## ARBEITSAUFTRAG
Was stellen die Bewohner laut dem Text über die Werkstatt im Haus Dorothee her?

## ÜBUNGSTEXT
■ ■ ■ ■ ■ ■ ■

Handfest & Herzlich: Wenn im Haus Dorothee die Späne fliegen

Handfest & Herzlich: Wenn im Haus Dorothee die Späne fliegen

Wer sagt eigentlich, dass man im Alter nur die Hände in den Schoß legen sollte? Bei uns im Haus Dorothee in Jevenstedt geht es oft ganz anders zu – zum Beispiel, wenn unsere „Werkstatt“ ihre Türen öffnet.

Mit Herzblut bei der Sache: Unsere neuen Frühstücksbretter

In den letzten Tagen wurde bei uns fleißig gesägt, gebohrt und geschmirgelt. Das Ziel? Echte Unikate für den Frühstückstisch! Es ist beeindruckend zu sehen, mit wie viel Ausdauer und Präzision unsere Bewohner bei der Sache sind. Da wird das Schleifpapier geschwungen, bis die Oberfläche seidig glatt ist, und an der Standbohrmaschine wird mit ruhiger Hand Maß genommen.

Dabei geht es um viel mehr als nur um das fertige Brettchen:

  • Vertraute Griffe: Viele unserer Bewohner haben früher selbst viel handwerklich gearbeitet. Diese Fähigkeiten wieder zu spüren, gibt ein enormes Selbstbewusstsein.

  • Gemeinschaftsprojekt: Man hilft sich, gibt Tipps und freut sich gemeinsam über den Fortschritt.

  • Sinnstiftender Alltag: Etwas mit den eigenen Händen zu erschaffen, das später auch benutzt wird, ist ein tolles Gefühl der Teilhabe.

 

Wir im Haus Dorothee nehmen die individuellen Bedürfnisse und Biografien unserer Bewohner ernst und schaffen so einen Alltag, der Sicherheit und Freude gibt.

■ ■ ■ ■ ■ ■ ■

## DIE DATEN
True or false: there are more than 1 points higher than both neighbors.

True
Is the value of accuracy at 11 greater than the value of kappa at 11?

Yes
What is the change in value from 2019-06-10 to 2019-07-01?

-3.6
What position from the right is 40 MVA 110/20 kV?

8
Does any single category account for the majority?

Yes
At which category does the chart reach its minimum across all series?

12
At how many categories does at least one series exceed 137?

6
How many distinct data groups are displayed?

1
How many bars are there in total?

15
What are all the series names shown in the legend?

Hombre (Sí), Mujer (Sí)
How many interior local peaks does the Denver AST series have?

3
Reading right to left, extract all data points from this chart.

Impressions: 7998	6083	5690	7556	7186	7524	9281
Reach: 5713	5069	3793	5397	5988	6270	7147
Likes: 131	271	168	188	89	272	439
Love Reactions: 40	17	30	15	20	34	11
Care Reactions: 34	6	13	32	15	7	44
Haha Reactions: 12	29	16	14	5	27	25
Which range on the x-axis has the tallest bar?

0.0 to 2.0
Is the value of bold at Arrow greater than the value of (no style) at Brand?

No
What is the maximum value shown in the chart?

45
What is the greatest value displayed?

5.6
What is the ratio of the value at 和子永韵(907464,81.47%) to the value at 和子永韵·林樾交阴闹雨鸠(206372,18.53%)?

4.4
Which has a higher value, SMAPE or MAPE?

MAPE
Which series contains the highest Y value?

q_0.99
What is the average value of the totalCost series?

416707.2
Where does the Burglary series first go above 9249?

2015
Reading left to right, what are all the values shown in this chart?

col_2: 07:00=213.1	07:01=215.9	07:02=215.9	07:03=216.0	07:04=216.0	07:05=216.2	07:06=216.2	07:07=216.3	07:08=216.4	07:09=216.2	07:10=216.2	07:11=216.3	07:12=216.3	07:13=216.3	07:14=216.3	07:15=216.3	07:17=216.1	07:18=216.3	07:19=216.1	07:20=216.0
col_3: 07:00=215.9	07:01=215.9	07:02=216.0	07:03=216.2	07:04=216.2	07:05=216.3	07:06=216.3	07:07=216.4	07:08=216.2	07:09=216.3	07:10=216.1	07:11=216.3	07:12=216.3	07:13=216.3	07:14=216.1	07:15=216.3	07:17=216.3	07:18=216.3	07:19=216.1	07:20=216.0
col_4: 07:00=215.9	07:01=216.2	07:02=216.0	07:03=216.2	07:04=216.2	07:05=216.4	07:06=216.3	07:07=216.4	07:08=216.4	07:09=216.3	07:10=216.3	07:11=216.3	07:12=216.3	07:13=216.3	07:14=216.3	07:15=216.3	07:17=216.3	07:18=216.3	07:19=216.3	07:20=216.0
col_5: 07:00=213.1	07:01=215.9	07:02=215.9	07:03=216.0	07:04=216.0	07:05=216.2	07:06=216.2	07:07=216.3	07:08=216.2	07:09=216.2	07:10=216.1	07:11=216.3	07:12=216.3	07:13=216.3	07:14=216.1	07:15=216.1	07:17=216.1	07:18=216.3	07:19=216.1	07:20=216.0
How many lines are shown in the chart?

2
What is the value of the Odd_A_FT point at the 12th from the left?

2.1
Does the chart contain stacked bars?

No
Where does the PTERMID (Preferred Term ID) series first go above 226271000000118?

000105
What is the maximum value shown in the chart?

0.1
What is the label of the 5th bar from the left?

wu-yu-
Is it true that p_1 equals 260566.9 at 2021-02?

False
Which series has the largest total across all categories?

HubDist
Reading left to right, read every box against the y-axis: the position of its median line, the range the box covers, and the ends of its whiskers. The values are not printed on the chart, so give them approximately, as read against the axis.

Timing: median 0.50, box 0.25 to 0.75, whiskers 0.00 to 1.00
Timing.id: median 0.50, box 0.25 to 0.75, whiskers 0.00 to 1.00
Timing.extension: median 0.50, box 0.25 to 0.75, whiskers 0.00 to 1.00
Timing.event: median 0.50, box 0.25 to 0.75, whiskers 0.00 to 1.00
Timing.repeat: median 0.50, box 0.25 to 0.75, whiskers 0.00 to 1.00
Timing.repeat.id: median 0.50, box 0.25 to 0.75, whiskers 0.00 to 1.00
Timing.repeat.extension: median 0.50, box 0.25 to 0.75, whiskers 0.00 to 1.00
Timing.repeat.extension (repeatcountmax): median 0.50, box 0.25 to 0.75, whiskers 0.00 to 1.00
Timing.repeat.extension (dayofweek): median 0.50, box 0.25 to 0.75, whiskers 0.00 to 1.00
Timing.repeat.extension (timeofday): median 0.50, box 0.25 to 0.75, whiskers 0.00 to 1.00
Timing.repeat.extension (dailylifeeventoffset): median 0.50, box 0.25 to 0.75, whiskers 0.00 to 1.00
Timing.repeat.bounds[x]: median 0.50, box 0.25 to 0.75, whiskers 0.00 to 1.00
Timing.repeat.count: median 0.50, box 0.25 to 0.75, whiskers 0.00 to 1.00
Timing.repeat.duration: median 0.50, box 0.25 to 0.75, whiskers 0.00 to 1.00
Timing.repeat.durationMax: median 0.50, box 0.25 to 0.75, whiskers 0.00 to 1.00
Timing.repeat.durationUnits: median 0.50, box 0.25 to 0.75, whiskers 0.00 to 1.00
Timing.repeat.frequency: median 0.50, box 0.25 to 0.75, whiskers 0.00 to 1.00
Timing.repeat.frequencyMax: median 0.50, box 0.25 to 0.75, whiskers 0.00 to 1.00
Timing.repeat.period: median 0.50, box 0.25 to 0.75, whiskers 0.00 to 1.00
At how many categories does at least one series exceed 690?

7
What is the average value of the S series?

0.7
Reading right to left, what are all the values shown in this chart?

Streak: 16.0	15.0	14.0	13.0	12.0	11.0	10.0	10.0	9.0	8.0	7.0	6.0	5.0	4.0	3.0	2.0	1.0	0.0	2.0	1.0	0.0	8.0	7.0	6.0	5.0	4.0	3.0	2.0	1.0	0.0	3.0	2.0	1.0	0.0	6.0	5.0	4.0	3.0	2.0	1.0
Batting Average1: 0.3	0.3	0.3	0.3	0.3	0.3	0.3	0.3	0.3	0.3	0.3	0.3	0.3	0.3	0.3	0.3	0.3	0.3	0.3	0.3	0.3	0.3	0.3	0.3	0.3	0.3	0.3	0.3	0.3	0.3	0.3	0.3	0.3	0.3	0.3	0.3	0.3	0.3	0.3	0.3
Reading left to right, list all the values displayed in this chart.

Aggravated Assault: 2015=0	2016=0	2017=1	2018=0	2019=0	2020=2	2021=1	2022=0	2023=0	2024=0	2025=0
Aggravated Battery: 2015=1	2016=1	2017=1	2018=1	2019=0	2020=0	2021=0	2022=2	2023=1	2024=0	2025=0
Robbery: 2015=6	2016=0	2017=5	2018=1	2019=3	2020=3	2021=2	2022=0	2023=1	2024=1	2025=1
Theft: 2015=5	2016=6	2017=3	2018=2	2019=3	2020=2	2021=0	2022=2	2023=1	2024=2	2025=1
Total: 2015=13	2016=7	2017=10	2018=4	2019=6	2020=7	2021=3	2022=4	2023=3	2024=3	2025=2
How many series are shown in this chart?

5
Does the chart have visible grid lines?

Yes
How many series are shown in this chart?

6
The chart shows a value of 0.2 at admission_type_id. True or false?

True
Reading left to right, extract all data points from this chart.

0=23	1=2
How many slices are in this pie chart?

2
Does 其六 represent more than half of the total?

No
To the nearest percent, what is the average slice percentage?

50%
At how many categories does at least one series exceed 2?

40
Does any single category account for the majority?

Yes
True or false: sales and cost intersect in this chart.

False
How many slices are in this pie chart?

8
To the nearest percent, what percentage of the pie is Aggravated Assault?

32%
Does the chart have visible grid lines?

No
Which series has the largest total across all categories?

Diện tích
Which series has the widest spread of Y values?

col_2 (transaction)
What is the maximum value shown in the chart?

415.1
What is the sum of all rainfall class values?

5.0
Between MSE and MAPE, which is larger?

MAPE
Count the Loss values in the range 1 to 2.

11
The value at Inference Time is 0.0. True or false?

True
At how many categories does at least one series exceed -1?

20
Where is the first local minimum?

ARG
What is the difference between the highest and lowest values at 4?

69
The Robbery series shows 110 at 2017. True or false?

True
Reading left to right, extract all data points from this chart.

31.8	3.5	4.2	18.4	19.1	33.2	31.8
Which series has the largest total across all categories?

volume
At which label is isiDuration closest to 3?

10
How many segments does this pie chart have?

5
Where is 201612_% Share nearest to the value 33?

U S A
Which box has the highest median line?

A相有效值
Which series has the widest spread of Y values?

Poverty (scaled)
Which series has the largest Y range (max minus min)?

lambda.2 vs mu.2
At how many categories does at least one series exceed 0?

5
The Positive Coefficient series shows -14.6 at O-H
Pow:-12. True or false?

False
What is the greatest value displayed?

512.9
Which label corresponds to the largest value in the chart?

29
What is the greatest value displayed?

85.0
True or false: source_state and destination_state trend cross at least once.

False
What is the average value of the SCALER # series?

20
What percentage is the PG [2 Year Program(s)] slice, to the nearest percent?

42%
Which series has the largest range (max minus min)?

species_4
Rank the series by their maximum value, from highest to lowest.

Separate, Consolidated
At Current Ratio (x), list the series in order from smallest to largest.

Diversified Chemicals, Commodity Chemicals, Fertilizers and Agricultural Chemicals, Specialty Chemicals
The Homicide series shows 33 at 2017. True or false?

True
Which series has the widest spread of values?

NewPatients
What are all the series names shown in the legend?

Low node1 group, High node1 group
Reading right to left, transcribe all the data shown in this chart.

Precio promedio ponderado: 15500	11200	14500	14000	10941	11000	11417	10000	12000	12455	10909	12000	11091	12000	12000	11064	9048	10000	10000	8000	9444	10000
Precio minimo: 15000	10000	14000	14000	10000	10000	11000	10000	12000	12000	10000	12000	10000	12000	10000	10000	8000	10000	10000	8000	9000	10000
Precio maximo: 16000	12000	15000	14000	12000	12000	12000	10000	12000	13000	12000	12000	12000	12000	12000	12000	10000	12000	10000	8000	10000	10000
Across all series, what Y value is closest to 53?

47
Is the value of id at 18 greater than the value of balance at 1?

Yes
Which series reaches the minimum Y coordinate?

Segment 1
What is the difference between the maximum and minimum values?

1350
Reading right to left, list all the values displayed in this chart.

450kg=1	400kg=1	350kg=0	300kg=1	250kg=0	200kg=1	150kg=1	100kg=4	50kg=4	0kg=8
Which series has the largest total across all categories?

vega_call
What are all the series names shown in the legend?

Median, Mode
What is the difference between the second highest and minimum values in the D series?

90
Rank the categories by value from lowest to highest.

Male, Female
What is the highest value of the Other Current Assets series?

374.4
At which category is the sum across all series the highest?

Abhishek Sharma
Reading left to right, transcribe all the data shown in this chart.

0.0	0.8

■ ■ ■ ■ ■ ■ ■

## GELÖSTE AUFGABE
Die Bewohner stellen Frühstücksbretter her.